Diego Grand stole more than £11,000 from his mates in Hove so he could embark on the band’s European tour.

The 38-year-old invited friends around to his home and then rifled through their pockets and bags to steal credit card details.

He spent the vast sums on Airbnb accommodation, flight tickets and tickets to see his idol Dave Grohl.

Grand, also known as Diego Grand Rodrigo, also bought himself pizzas and food deliveries while abroad.

At Lewes Crown Court he was jailed for one year after admitting 14 counts of fraud.

The Sun newspaper reported that Grand, of Holland Road, Hove, followed the Foo Fighters on their 2018 tour and planned to give the band an Argentina shirt at each stop.

His Facebook posts reveal he had met the band’s frontman Dave Grohl on many occasions.

But it was these social media posts that allowed friends to realise he had scammed them.

Prosecuting Sarah Lindop said: “The defendant would arrange birthday parties, house parties and invite work colleagues, Facebook friends, people he didn’t know particularly well.

“He would make a note of their card details, including the expiry date and security code.”

Grand was rumbled when one of the victims, Sabrina Watson, received two authorisation texts from American Express and Halifax while on holiday.

She told her friend Sue Grant what had happened and she realised she had also been the victim, with more than £3,000 spent on holidays, concert tickets and car rental.

James Yates, defending, said father-of-one Grand had entered guilty pleas to his “unimaginably stupid” crimes at the first opportunity.

He had shown great and genuine remorse for what he had done, Mr Yates said.

Judge Christine Laing QC said: “You say that you don’t know why you committed these offences, but when I see the things that the money you had obtained was being spent on, you were clearly using it to fund a lifestyle you rather aspired to.

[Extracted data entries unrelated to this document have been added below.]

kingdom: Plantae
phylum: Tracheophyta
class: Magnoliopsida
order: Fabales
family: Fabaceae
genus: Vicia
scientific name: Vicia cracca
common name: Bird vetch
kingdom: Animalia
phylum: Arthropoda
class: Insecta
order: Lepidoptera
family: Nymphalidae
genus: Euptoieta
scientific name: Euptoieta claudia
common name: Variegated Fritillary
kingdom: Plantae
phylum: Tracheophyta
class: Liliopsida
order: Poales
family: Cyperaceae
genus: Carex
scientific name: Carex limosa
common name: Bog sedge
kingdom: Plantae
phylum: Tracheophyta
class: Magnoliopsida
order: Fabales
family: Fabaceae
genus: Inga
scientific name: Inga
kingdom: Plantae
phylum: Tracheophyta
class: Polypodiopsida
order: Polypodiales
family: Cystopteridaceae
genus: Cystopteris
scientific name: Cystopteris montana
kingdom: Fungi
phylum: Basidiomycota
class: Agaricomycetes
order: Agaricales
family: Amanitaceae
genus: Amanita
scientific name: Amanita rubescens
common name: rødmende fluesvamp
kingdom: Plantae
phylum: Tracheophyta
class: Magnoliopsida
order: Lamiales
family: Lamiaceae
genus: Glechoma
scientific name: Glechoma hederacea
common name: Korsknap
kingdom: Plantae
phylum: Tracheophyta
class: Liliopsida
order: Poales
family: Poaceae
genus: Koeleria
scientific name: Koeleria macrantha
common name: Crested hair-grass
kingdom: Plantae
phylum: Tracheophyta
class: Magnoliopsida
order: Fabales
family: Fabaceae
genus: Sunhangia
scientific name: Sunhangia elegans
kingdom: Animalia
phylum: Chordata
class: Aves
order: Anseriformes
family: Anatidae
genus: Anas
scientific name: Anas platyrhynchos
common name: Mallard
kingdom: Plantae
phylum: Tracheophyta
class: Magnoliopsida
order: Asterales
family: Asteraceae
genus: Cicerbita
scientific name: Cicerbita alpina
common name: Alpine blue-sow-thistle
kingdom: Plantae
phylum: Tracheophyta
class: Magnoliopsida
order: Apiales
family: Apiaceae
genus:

“The offences took place over a substantial amount of time and value, to a substantial number of victims and were a breach of trust.

“You were pretending to be these people’s friends, inviting them round to parties at your place where you would then note their card details and use them.”

The judge jailed him for one year and also ordered him to pay back a friend who from who he had borrowed £2,500.

He must also pay another £993 to the card providers, despite taking nearly £9,000 from their cards.